Stored entries:
▼

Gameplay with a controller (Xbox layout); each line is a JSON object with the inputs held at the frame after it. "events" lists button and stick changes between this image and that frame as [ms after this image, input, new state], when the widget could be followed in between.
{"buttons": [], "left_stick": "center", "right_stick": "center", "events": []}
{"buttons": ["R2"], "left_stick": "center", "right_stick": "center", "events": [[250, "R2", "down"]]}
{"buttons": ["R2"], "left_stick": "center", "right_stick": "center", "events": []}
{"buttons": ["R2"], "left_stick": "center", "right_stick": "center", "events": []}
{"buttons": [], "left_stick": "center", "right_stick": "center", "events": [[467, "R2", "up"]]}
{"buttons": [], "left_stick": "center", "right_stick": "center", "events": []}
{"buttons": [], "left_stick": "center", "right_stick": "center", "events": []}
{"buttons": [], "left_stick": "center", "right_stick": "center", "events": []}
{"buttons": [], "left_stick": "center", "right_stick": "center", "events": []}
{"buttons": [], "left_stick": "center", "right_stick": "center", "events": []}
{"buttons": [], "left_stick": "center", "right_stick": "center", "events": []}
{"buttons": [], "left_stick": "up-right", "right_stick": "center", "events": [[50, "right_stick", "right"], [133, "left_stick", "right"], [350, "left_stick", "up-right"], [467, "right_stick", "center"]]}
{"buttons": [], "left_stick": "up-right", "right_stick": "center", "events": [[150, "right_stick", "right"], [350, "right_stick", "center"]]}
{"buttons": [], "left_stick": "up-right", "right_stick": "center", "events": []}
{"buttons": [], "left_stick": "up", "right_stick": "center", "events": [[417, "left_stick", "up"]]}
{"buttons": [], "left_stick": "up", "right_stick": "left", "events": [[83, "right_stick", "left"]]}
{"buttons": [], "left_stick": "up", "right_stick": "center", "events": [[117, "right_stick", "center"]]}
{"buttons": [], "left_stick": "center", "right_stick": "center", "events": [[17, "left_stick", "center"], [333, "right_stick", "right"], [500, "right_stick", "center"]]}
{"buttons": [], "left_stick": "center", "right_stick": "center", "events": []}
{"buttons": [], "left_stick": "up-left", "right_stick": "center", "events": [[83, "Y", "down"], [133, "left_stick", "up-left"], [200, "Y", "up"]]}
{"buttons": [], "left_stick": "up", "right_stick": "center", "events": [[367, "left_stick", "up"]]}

▲

__YOUR OBJECTIVE__: Word for word, return all of the records.

__ANSWER SPACE__:
Gameplay with a controller (Xbox layout); each line is a JSON object with the inputs held at the frame after it. "events" lists button and stick changes between this image and that frame as [ms after this image, input, new state], when the widget could be followed in between.
{"buttons": [], "left_stick": "center", "right_stick": "center", "events": []}
{"buttons": ["R2"], "left_stick": "center", "right_stick": "center", "events": [[250, "R2", "down"]]}
{"buttons": ["R2"], "left_stick": "center", "right_stick": "center", "events": []}
{"buttons": ["R2"], "left_stick": "center", "right_stick": "center", "events": []}
{"buttons": [], "left_stick": "center", "right_stick": "center", "events": [[467, "R2", "up"]]}
{"buttons": [], "left_stick": "center", "right_stick": "center", "events": []}
{"buttons": [], "left_stick": "center", "right_stick": "center", "events": []}
{"buttons": [], "left_stick": "center", "right_stick": "center", "events": []}
{"buttons": [], "left_stick": "center", "right_stick": "center", "events": []}
{"buttons": [], "left_stick": "center", "right_stick": "center", "events": []}
{"buttons": [], "left_stick": "center", "right_stick": "center", "events": []}
{"buttons": [], "left_stick": "up-right", "right_stick": "center", "events": [[50, "right_stick", "right"], [133, "left_stick", "right"], [350, "left_stick", "up-right"], [467, "right_stick", "center"]]}
{"buttons": [], "left_stick": "up-right", "right_stick": "center", "events": [[150, "right_stick", "right"], [350, "right_stick", "center"]]}
{"buttons": [], "left_stick": "up-right", "right_stick": "center", "events": []}
{"buttons": [], "left_stick": "up", "right_stick": "center", "events": [[417, "left_stick", "up"]]}
{"buttons": [], "left_stick": "up", "right_stick": "left", "events": [[83, "right_stick", "left"]]}
{"buttons": [], "left_stick": "up", "right_stick": "center", "events": [[117, "right_stick", "center"]]}
{"buttons": [], "left_stick": "center", "right_stick": "center", "events": [[17, "left_stick", "center"], [333, "right_stick", "right"], [500, "right_stick", "center"]]}
{"buttons": [], "left_stick": "center", "right_stick": "center", "events": []}
{"buttons": [], "left_stick": "up-left", "right_stick": "center", "events": [[83, "Y", "down"], [133, "left_stick", "up-left"], [200, "Y", "up"]]}
{"buttons": [], "left_stick": "up", "right_stick": "center", "events": [[367, "left_stick", "up"]]}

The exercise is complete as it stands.